Whenever a line below holds the word "state", copy that line.

Stored data:
--------------------------------
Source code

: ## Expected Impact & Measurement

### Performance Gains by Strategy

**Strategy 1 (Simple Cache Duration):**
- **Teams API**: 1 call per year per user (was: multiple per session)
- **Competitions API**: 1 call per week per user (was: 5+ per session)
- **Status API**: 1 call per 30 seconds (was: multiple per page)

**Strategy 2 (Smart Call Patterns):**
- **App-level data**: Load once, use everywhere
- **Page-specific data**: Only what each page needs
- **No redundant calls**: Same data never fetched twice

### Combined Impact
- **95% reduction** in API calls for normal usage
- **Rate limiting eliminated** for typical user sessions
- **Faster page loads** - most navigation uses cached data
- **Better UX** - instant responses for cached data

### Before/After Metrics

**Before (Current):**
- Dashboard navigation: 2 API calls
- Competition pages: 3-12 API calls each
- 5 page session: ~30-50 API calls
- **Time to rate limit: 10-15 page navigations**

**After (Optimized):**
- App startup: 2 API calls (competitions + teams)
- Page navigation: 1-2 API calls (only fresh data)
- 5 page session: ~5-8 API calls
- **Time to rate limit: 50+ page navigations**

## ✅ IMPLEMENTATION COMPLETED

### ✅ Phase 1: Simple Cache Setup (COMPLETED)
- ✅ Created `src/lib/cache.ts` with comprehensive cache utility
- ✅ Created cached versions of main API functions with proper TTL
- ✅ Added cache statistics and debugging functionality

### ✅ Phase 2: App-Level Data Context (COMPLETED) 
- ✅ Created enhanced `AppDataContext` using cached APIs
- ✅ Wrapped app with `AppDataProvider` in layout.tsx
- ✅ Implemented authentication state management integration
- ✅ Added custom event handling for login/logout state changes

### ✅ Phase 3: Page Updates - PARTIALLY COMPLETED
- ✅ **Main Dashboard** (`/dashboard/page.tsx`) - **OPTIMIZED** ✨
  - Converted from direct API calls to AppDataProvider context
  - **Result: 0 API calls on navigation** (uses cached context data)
--------------------------------
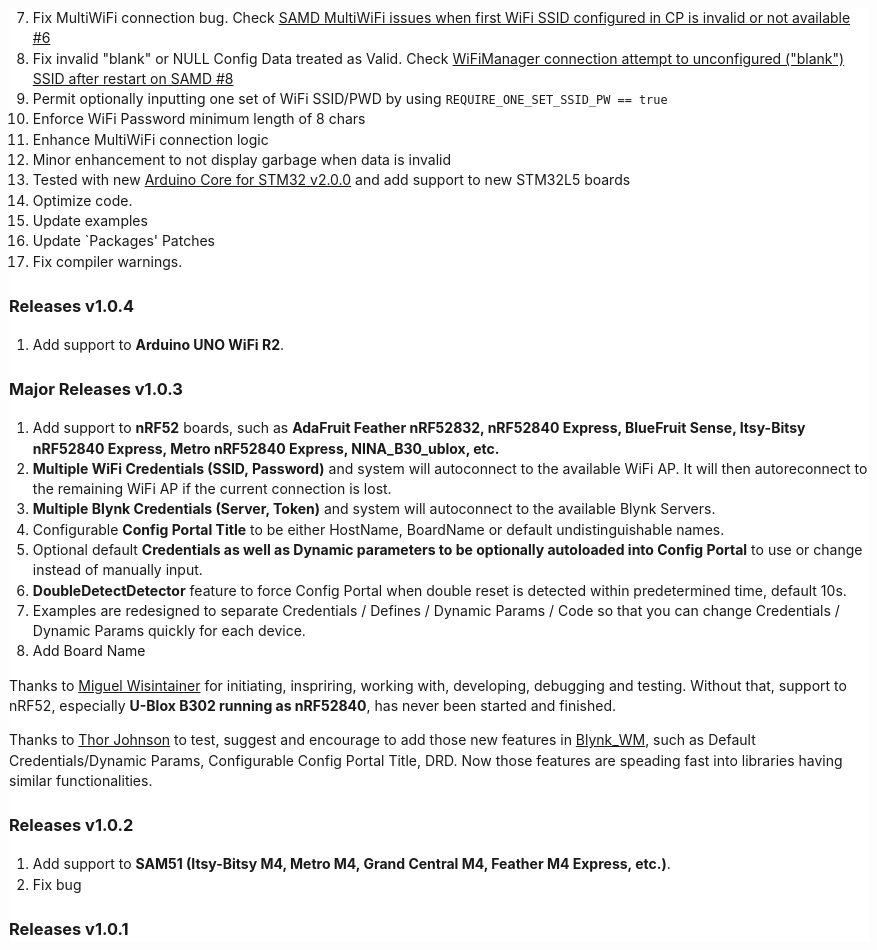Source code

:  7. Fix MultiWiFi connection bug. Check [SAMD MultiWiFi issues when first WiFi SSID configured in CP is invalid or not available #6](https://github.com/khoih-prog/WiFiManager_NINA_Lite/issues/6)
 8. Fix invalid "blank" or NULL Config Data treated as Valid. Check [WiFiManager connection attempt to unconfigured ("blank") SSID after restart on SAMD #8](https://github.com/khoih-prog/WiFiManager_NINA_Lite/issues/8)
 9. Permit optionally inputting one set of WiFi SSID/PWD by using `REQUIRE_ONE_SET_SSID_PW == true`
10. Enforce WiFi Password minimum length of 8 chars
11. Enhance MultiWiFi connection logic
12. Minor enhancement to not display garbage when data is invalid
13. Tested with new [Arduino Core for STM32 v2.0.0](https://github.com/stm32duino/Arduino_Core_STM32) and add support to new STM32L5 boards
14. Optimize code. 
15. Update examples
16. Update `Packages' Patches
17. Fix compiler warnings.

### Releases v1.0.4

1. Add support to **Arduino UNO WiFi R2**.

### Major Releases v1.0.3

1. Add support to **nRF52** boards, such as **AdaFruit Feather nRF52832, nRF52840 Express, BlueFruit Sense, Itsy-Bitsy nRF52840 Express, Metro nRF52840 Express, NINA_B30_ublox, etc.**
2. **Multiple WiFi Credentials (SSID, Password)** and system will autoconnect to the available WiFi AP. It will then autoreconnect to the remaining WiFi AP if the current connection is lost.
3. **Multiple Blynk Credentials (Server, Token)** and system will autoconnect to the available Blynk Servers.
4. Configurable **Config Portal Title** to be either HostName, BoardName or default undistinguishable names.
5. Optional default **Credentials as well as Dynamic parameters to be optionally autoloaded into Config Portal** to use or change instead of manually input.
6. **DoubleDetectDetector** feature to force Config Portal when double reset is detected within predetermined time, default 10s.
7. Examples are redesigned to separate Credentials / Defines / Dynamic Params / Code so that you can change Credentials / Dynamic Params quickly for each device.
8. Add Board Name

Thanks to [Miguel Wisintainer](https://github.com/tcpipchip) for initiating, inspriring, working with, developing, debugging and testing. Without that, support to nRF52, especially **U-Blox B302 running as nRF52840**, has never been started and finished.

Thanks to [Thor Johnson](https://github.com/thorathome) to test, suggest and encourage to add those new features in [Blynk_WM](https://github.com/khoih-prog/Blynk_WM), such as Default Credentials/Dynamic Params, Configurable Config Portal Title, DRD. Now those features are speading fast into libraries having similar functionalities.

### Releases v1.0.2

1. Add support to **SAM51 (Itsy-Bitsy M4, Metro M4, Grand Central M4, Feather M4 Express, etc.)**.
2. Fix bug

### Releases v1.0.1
--------------------------------
RESULT OF THIS TASK:
- ✅ Implemented authentication state management integration
- ✅ Added custom event handling for login/logout state changes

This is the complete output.